• TASK REQUIREMENTS
Omit the pictures and reproduce the rest of the listing exactly.

• MATERIAL FOR THIS TASK
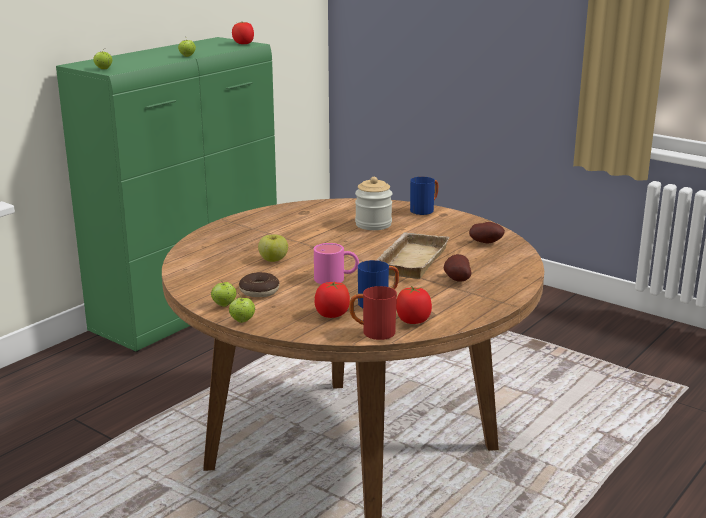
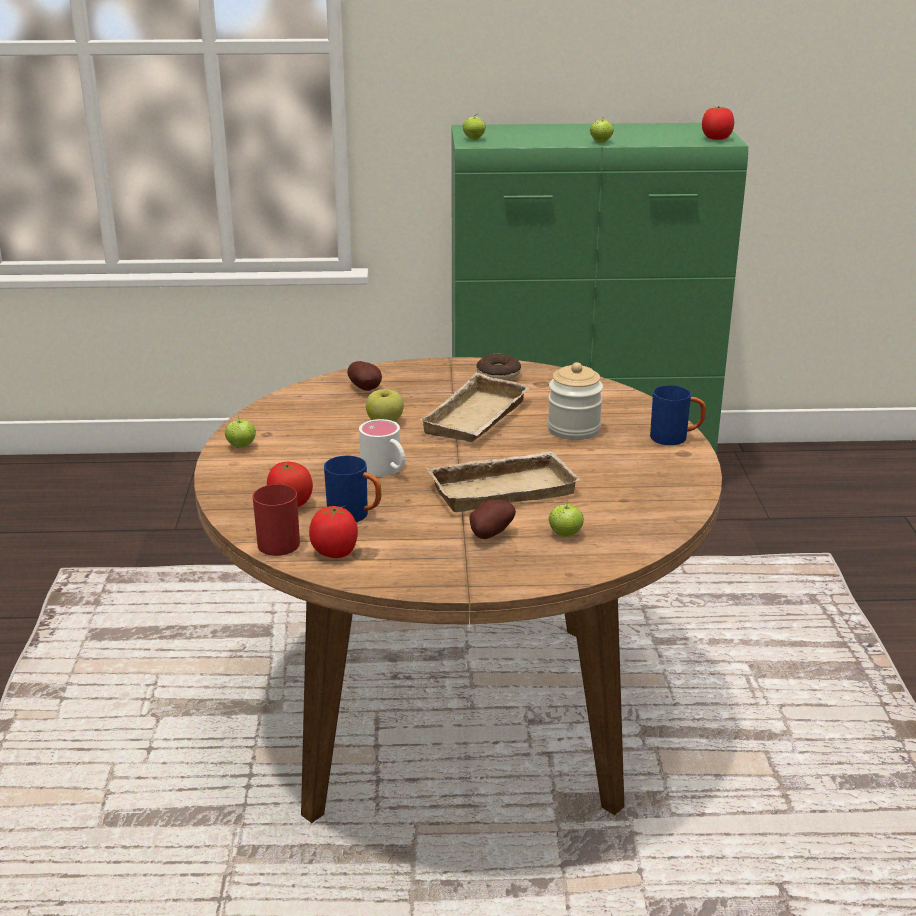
camera: 50 degrees right, 5 degrees up
apple [229,294,255,323] -> apple moved to [549,498,584,537]
donut [239,272,279,297] -> donut moved to [476,354,521,381]
pink mug [314,243,359,284] -> white mug [359,419,405,477]
potato [469,222,505,244] -> potato moved to [347,361,382,391]
none -> beige tray [419,372,531,442]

• EXERCISE ANSWER
camera: 50 degrees right, 5 degrees up
apple [229,294,255,323] -> apple moved to [549,498,584,537]
donut [239,272,279,297] -> donut moved to [476,354,521,381]
pink mug [314,243,359,284] -> white mug [359,419,405,477]
potato [469,222,505,244] -> potato moved to [347,361,382,391]
none -> beige tray [419,372,531,442]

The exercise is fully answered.